Su cuerpo había sufrido duros golpes en los últimos años, sin embargo seguía siendo fuerte, con los mismos reflejos rápidos y la actitud ganadora que había llamado la atención durante su época universitaria. Y la atención que recibía entonces solo se había hecho más intensa con el paso de los años. Era posible que se hubiera retirado del fútbol profesional, pero eso no quería decir que su juego no fuera el mejor, aunque ahora lo desarrollaba en un nuevo campo, uno que estaba decidido a conquistar.

Corrió dos kilómetros. Y dos más. Solo los ciclistas eran más rápidos que él. Los demás eran sus cortesanos, despejando el camino para que él lo disfrutara esa tarde de septiembre. Nadie podía igualarlo, ni los jóvenes brokers que movían la bolsa de Chicago ni las ratas de gimnasio llenas de tatuajes que presumían de bíceps.

Superó con éxito dos kilómetros más y un corredor fue capaz de seguir finalmente su ritmo. Era joven. Quizás universitario. Se sintió provocado y aceptó el reto. Nadie le superaba. Y eso era todo.

El joven lo miró de reojo y, cuando vio quién estaba junto a él, casi se le salieron los ojos de las órbitas. Coop apretó los dientes y siguió corriendo, dejándolo atrás.

«¿Viejo yo? Ni hablar.»

Oyó unas pisadas a su espalda. Otra vez el mismo muchacho, que se puso a su altura como si quisiera pavonearse.

«Hoy me encontré a Coop Graham haciendo footing y le di una buena lección.»

«Olvídalo, nene. Eso no va a pasar.»

Aceleró.

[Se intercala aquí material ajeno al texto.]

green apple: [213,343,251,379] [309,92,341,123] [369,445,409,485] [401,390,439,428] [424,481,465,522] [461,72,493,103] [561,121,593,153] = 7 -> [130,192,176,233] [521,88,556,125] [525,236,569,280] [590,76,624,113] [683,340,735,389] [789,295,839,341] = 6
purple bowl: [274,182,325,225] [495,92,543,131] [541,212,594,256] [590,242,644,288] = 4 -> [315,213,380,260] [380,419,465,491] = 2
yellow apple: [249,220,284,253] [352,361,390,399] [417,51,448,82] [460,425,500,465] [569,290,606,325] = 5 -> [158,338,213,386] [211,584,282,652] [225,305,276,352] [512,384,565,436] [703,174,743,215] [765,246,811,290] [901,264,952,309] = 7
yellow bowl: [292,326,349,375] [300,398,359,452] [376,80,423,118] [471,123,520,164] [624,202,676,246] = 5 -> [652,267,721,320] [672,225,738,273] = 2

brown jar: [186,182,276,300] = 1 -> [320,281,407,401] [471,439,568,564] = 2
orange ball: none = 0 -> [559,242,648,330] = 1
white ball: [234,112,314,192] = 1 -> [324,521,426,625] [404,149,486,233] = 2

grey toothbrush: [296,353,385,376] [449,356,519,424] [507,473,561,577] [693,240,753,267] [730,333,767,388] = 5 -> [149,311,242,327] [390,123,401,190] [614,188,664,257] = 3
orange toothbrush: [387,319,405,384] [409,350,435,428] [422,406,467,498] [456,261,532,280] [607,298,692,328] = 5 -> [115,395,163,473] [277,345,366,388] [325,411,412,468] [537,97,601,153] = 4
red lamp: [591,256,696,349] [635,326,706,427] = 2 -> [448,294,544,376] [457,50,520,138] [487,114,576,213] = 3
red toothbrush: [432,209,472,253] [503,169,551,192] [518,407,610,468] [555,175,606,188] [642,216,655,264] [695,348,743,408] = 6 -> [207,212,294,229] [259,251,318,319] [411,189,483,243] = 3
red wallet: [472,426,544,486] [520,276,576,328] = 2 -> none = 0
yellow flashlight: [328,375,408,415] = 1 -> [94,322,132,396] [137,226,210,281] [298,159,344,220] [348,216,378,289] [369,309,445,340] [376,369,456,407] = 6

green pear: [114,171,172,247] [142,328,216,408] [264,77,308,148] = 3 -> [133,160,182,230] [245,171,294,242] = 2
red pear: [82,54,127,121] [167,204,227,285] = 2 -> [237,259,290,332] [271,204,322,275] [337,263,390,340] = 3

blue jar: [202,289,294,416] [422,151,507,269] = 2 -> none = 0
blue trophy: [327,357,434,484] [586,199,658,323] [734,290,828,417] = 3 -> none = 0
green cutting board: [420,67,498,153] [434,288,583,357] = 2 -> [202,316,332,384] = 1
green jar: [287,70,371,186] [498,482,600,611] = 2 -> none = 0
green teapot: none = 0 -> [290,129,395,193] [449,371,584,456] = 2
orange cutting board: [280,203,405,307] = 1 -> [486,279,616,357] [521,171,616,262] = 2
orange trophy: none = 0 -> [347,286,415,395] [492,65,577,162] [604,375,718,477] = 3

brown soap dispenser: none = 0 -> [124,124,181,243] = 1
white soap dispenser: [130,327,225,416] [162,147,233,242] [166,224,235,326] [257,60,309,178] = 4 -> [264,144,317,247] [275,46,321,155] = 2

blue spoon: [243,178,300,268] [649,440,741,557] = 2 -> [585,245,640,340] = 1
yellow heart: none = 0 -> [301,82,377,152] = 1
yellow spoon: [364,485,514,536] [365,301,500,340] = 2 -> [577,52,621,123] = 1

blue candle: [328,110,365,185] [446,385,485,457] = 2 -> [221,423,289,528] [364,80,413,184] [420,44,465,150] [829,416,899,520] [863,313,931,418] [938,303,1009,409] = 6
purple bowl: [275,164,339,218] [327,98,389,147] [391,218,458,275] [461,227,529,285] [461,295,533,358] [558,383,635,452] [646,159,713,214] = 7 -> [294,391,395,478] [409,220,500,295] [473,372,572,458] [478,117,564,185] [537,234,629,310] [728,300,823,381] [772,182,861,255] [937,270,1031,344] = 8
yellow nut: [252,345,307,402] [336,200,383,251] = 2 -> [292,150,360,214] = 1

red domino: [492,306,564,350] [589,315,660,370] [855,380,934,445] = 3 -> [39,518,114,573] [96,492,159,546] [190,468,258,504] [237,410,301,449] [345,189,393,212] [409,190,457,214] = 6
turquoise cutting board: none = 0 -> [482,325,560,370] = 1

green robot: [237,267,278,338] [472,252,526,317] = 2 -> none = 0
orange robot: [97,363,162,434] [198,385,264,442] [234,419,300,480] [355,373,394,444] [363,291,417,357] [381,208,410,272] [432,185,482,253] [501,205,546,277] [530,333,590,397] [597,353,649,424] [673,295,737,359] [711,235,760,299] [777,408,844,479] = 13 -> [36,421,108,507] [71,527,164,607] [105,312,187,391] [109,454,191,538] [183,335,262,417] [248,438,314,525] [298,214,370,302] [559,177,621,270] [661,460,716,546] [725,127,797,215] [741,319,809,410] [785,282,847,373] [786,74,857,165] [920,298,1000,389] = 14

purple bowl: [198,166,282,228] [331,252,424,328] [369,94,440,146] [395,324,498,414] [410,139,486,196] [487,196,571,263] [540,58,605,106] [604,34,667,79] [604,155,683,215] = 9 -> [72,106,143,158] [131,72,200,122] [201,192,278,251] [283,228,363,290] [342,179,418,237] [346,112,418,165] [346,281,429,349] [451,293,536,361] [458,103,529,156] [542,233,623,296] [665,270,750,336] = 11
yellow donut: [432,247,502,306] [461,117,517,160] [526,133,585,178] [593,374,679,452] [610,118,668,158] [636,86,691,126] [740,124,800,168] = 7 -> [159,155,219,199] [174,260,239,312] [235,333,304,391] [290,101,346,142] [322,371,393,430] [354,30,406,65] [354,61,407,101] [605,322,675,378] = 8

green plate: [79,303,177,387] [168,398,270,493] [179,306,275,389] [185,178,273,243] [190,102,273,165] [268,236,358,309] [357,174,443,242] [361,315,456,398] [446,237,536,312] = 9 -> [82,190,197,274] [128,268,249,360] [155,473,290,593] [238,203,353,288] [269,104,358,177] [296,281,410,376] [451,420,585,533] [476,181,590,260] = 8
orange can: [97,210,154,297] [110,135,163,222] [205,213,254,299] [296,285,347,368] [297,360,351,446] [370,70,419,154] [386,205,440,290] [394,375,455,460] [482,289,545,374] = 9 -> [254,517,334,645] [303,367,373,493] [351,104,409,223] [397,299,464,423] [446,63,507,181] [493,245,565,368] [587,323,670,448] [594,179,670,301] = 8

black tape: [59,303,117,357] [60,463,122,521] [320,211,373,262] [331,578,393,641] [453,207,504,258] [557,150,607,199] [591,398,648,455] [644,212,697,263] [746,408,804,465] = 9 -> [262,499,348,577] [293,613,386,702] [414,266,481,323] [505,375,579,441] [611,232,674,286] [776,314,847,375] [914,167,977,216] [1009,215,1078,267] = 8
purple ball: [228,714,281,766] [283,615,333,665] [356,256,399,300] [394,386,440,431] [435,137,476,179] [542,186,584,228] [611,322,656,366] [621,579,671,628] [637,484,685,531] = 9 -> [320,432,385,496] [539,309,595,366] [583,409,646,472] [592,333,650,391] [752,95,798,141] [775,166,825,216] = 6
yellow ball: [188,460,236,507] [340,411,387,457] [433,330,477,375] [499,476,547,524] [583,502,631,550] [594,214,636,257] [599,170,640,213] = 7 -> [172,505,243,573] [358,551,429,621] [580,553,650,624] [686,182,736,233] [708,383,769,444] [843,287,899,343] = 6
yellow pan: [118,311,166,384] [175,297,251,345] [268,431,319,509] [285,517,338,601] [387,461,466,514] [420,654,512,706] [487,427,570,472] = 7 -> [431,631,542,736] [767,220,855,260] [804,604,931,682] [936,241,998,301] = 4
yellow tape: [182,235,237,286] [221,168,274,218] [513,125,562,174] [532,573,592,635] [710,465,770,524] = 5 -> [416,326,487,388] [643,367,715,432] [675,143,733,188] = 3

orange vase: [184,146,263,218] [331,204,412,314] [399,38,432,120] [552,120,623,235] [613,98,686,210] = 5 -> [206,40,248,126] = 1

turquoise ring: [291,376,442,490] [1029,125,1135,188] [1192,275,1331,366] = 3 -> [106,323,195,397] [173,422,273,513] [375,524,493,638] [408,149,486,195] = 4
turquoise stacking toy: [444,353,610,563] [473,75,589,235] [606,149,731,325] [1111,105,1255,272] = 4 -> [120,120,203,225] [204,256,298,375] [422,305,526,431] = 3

No era de esos jugadores idiotas que se creían que los Stars habían ganado el anillo de la Super Bowl gracias a él, pero era plenamente consciente de que no podrían haberlo hecho sin su ayuda. Y eso era así porque, por encima de todo, era un ganador nato.

Ahí estaba de nuevo aquel joven. Era alto y flaco. Con piernas y brazos como palillos, demasiado largos para su cuerpo. Debía de tener quince años menos que él, pero eso no era una excusa, así que apuró el paso. Cualquiera que dijera que ganar no lo era todo es que estaba loco. Ganar era lo único importante, y cada una de las veces que había perdido había sido tóxica para él. Sin embargo, no importaba lo mucho que perder le hiciera hervir por dentro, siempre se conducía como un deportista modélico: autocrítico, galante al elogiar al adversario, sin quejarse por los insultos, los compañeros de equipo, los ineptos o las lesiones. No importaba lo amargos que fueran sus pensamientos, cada palabra venenosa moría en su boca, jamás la dejaba salir. Los lloriqueos era lo que distinguía a los auténticos perdedores. Pero, ¡joder!, odiaba perder. Y no iba a ocurrir en ese momento.